Car il arrivait cela, qu'une petite brute à laquelle vous supposiez des excuses socioéconomiques et des parents à la main leste s'en prenait à votre gamin. La violence venait d'entrer dans sa vie et on se demandait comment s'y prendre. Car après tout, c'était le jeu. Lui aussi devait apprendre à se défendre. C'était en somme le début d'une longue guerre. On cherchait des solutions, lui enseigner l'art de foutre des coups de pied et prendre rendez-vous avec la maîtresse, pour finalement en arriver là : avoir tout simplement envie de casser la gueule à un enfant dont on ne savait rien sinon qu'il était en CE1 et portait des baskets rouges.
[...]
Certains dimanches soirs, quand Christophe le laissait devant chez sa mère, et le regardait traverser la rue avec son gros sac sur le dos, il pouvait presque sentir l'accélération jusque dans ses os. En un rien de temps, il aurait dix, douze, seize ans, deviendrait un petit con, un ado, il n'écouterait plus les conseils et ne penserait plus qu'à ses potes, il serait amoureux, il en baverait parce que l'école, les notes, le stress déjà , il le tannerait pour avoir un sac Eastpak, une doudoune qui coûte un bras, un putain de scooter pour se tuer, il fumerait des pet, roulerait des pelles, apprendrait le goût des clopes, de la bière et du whisky, se ferait emmerder par des plus costauds, trouverait d'autres gens pour l'écouter et lui prendre la main, il voudrait découcher, passer des vacances sans ses parents, leur demanderait toujours plus de thune et les verrait de moins en moins. Il faudrait aller le chercher au commissariat ou payer ses amendes, lire dans un carnet de correspondance le portrait d'un total étranger, créature capable de peloter des filles ou d'injurier un CPE, à moins qu'il ne soit effacé, souffre-douleur, totalement transparent, on ne savait quelle calamité craindre le plus.

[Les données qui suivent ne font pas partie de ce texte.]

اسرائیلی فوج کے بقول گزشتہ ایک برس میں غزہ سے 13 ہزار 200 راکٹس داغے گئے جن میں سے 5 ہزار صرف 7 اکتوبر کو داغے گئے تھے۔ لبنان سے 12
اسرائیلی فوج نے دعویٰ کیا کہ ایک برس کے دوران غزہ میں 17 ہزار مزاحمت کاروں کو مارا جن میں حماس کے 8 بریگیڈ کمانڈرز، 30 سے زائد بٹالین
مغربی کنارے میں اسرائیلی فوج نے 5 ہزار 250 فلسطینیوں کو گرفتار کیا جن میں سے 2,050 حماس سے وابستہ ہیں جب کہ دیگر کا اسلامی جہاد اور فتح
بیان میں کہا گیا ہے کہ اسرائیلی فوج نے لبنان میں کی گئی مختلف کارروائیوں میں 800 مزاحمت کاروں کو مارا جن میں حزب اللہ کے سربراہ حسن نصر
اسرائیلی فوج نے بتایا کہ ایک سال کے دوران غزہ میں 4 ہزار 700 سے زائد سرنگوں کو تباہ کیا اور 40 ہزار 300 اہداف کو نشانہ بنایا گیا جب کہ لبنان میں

Un jour, avec un peu de chance, à l'occasion d'un trajet en bagnole ou dans une cuisine tard le soir, cet enfant lui raconterait un peu de sa vie. Christophe découvrirait alors qu'il ne le connaissait plus. Qu'il avait fait son chemin et qu'il était désormais plus fort que lui, qu'il comprenait mieux les objets et les usages, et il se moquerait gentiment de l'inadéquation de son père avec l'époque. Christophe découvrirait que le petit le débordait maintenant de toute part et ce serait bien la meilleure nouvelle du monde. Simplement, il n'aurait rien vu passer. Gabriel aurait grandi à demi sans lui. Ce temps serait définitivement perdu.